◆ **TASK LIST**
1. From the passage on periplasmic c-type cytochromes, extract word for word the part that opens with the words containing "Furthermore, although there" and closes with "extracellularly (Figure 6).".
2. Continue the passage on periplasmic c-type cytochromes in the S. oneidensis MR-1 electron transfer network from the point where it stops.

We then analyzed the PPIs of these 18 periplasmic c-type cytochromes with all of their direct protein partners (interactions among these partners were not considered). As Figure 6 shows, these c-type cytochromes (green nodes) were highly interconnected. Indeed, the density of this sub-network was 2.12-times higher than that of the whole electron transfer network, even though many interactions were not considered here. Their interaction partners included both other c-type cytochromes (red nodes in Figure 6) and non c-type cytochromes (Figure 6, small nodes). To further investigate whether weaker interactions could be formed, we performed domain-domain interaction (DDI, which are correspond to strong interaction) analysis for this sub-network (see Supplementary Data Sheet S6 for protein domain). We found that there are only a few DDIs in the sub-network (Figure 6, red lines), and therefore, most of these periplasmic c-type cytochromes make weak, transient interactions with other proteins, rather than permanent interactions. Then, a dynamic electron transfer network forms in periplasm via the high frequency of transient protein interactions, as discussed elsewhere (Sturm et al., 2015). Since periplasmic electron transfer processes involve in assigning specific c-type cytochromes for particular electron acceptors and triggering of different pathways to achieve electron transfer (Sturm et al., 2015), thus the assignment of these periplasmic c-type cytochromes to different parts of the network (different shells here, see Table 3) is an effective strategy to achieve fast and efficient periplasmic electron transfer.
FIGURE 6. Highly interconnected interactions of the 18 periplasmic c-type cytochromes in the periphery of the S. oneidensis MR-1 electron transfer network (ks < 9). These c-type cytochromes are indicated by green nodes, and their interacted partners are indicated by red nodes (other c-type cytochromes) or small nodes (non c-type cytochromes), respectively. Domain-domain interactions are shown with red lines, indicating that two clusters are formed.
Furthermore, although there were only a few DDIs in this sub-network, two clusters were clearly formed from these DDIs (Figure 6). Previous studies have concluded that DDIs correspond to strong interactions that form functional modules in PPI networks (Kim et al., 2014). We therefore suggest that two functional clusters exist in periplasmic electron transfer (Figure 6, clusters 1 and 2). These clusters could be used to assist electrons to reach MtrA and DmsE, respectively, completing the most representative EET pathways: the MtrCAB pathway and the DMSO pathway. In addition to these EET pathways, they can also aid other proteins located at outer membrane or extracellularly (Figure 6).

◆ **MATERIAL SUPPLIED**
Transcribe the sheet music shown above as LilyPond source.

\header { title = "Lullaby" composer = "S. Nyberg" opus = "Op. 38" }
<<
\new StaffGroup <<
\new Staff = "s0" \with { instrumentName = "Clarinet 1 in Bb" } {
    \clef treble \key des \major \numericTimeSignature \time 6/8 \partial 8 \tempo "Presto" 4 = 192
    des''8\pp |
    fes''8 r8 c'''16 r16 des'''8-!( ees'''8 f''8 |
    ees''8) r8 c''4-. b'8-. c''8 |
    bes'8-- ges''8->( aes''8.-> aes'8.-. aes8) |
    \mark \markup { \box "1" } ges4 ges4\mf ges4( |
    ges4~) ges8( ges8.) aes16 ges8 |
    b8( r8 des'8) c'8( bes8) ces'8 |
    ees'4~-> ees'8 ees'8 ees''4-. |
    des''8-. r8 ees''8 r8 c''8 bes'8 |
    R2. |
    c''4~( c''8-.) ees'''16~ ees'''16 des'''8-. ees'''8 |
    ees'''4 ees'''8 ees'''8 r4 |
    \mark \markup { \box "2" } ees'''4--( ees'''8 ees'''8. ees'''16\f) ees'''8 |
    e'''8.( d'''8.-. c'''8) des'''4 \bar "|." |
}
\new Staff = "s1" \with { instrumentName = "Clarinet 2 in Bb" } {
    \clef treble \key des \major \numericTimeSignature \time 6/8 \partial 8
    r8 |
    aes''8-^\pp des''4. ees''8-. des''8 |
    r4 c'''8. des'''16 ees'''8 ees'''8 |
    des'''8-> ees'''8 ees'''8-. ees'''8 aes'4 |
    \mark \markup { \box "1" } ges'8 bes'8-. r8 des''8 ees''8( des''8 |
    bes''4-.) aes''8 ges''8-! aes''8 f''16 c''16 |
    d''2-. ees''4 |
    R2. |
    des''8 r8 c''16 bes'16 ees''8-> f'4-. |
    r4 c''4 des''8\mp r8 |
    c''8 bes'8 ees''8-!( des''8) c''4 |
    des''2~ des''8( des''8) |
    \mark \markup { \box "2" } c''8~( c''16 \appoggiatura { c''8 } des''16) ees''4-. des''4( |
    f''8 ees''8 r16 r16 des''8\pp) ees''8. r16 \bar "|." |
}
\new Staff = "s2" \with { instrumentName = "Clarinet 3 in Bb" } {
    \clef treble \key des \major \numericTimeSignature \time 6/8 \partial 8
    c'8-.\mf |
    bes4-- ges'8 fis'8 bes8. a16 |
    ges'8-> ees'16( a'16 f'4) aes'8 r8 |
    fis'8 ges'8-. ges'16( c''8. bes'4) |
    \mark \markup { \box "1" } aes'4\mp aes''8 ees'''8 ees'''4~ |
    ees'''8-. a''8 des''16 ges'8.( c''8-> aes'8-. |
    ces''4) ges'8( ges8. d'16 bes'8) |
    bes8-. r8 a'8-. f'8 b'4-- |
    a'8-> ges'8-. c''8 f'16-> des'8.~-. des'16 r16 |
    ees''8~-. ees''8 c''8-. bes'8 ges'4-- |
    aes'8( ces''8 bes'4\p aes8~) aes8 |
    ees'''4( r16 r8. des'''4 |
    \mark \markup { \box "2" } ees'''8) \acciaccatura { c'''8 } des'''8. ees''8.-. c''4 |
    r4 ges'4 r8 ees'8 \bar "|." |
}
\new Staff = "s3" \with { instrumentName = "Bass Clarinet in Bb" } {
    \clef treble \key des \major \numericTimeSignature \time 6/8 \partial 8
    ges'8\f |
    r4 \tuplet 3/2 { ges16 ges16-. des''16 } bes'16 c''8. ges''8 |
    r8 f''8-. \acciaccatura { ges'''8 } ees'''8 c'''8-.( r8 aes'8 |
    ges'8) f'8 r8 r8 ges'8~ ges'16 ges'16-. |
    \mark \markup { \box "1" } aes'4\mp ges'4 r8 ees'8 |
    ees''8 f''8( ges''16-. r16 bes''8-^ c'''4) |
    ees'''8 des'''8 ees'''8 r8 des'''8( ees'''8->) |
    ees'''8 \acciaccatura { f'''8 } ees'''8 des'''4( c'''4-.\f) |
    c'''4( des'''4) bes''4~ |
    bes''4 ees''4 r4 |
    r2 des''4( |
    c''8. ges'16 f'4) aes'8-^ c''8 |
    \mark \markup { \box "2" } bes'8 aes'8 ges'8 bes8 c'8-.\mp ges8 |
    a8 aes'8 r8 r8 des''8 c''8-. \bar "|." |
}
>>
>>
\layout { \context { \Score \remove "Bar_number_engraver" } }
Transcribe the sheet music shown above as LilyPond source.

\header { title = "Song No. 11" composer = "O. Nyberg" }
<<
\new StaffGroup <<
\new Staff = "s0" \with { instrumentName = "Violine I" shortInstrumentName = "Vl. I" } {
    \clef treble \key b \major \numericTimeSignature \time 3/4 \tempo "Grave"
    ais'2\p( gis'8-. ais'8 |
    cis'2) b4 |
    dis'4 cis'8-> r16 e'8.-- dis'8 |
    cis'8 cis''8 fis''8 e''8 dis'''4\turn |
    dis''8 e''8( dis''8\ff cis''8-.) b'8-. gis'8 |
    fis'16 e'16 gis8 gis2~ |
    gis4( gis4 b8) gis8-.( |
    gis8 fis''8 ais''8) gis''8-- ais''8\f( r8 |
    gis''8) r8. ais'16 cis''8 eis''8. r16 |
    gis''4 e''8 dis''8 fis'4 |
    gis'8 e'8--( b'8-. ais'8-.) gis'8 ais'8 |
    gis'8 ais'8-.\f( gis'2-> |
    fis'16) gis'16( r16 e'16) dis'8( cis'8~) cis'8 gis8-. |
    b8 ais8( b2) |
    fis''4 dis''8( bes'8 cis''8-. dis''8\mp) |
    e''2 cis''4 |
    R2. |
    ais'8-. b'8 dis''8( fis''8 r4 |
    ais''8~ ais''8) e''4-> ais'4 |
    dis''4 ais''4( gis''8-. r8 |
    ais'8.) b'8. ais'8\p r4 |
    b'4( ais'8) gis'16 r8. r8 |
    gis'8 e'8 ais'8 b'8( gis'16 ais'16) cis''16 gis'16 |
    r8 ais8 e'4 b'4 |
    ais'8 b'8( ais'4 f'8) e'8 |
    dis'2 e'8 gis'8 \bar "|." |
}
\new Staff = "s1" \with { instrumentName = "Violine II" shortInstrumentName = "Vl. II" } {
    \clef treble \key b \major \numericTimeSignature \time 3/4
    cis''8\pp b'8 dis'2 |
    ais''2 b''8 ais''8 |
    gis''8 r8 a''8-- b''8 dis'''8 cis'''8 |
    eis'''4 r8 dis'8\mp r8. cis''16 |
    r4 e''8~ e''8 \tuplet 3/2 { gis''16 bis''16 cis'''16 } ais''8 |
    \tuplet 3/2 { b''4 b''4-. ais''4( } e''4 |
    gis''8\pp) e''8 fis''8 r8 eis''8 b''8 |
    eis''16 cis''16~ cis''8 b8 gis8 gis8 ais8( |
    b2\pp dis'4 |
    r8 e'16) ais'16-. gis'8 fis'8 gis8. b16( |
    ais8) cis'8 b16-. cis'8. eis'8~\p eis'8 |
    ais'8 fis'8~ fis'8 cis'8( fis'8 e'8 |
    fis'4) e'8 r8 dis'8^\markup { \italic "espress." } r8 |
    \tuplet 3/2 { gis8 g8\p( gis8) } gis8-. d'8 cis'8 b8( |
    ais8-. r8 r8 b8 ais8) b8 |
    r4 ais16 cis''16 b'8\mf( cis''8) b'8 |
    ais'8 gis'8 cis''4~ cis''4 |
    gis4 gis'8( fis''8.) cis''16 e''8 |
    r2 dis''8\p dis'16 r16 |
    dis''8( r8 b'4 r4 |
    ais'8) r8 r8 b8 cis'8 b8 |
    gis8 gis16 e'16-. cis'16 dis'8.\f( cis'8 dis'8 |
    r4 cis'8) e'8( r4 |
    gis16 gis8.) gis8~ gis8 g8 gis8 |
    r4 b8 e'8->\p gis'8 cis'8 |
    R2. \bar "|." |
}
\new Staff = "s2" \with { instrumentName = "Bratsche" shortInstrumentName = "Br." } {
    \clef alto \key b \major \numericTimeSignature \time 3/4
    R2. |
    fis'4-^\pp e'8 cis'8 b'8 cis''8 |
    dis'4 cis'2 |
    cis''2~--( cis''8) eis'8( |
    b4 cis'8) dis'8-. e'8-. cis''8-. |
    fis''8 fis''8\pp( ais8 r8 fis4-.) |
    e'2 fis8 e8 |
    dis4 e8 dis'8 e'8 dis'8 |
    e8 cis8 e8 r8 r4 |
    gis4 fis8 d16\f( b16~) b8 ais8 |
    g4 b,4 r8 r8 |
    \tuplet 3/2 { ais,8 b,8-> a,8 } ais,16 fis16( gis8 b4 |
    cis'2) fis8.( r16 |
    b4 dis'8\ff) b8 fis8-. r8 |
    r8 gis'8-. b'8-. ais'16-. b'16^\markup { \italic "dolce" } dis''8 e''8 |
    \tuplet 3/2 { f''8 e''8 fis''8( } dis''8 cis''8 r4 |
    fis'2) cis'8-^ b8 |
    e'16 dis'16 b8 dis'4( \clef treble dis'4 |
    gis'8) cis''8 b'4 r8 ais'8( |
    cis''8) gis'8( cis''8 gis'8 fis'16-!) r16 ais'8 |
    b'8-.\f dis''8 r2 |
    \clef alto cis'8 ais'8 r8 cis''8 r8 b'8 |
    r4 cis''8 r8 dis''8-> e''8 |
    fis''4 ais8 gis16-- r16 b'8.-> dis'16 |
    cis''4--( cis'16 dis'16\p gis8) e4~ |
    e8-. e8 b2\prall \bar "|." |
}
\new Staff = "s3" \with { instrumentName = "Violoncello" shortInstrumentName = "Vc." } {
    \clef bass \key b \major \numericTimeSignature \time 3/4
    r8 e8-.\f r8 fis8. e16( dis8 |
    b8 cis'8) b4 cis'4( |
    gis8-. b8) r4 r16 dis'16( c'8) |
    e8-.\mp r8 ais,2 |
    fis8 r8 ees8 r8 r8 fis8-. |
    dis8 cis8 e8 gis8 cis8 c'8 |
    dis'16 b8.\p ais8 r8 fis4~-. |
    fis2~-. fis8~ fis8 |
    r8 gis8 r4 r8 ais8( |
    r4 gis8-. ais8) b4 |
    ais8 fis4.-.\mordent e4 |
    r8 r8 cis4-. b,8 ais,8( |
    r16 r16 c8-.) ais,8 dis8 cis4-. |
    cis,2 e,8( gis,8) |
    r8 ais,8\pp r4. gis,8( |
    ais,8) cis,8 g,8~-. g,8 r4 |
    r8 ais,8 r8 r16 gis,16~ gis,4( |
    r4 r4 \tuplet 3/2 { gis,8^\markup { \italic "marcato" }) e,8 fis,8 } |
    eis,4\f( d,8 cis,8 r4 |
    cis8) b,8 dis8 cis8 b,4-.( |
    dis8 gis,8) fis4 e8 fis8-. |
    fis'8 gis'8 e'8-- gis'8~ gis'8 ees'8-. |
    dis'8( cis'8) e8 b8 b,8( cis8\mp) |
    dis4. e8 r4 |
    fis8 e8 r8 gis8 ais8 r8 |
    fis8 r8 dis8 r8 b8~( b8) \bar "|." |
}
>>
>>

◆ **RESPONSES FOR EACH TASK**
1.
Furthermore, although there were only a few DDIs in this sub-network, two clusters were clearly formed from these DDIs (Figure 6). Previous studies have concluded that DDIs correspond to strong interactions that form functional modules in PPI networks (Kim et al., 2014). We therefore suggest that two functional clusters exist in periplasmic electron transfer (Figure 6, clusters 1 and 2). These clusters could be used to assist electrons to reach MtrA and DmsE, respectively, completing the most representative EET pathways: the MtrCAB pathway and the DMSO pathway. In addition to these EET pathways, they can also aid other proteins located at outer membrane or extracellularly (Figure 6).

2.
Conclusion
Shewanella oneidensis MR-1 is able to utilize a wide variety of extracellular solid electron acceptors such as iron or manganese oxides, which implies that it has evolved effective EET strategies (Kasai et al., 2015). Typically, this species uses numerous diverse biological pathways to efficiently perform such processes, which means that there is an interconnected network existent. As networks have been shown to strongly correlate with their function, and previous studies have shown high efficiency in the prediction of biological relevancy using network topology (Planas-Iglesias et al., 2012; Huang et al., 2013; Mukhopadhyay and Maulik, 2014), we thus explored such EET processes through an electron transfer network in S. oneidensis MR-1. We identified that protein disordered regions played an important role during the formation and extension of the electron transfer network, by analyzing the average disordered regions of proteins in every shell of the network. We also found that there are distinct functional parts in the network, and the functional significance of the various shells was discussed. Such a network-based study can be helpful for understanding potential EET processes in S. oneidensis MR-1.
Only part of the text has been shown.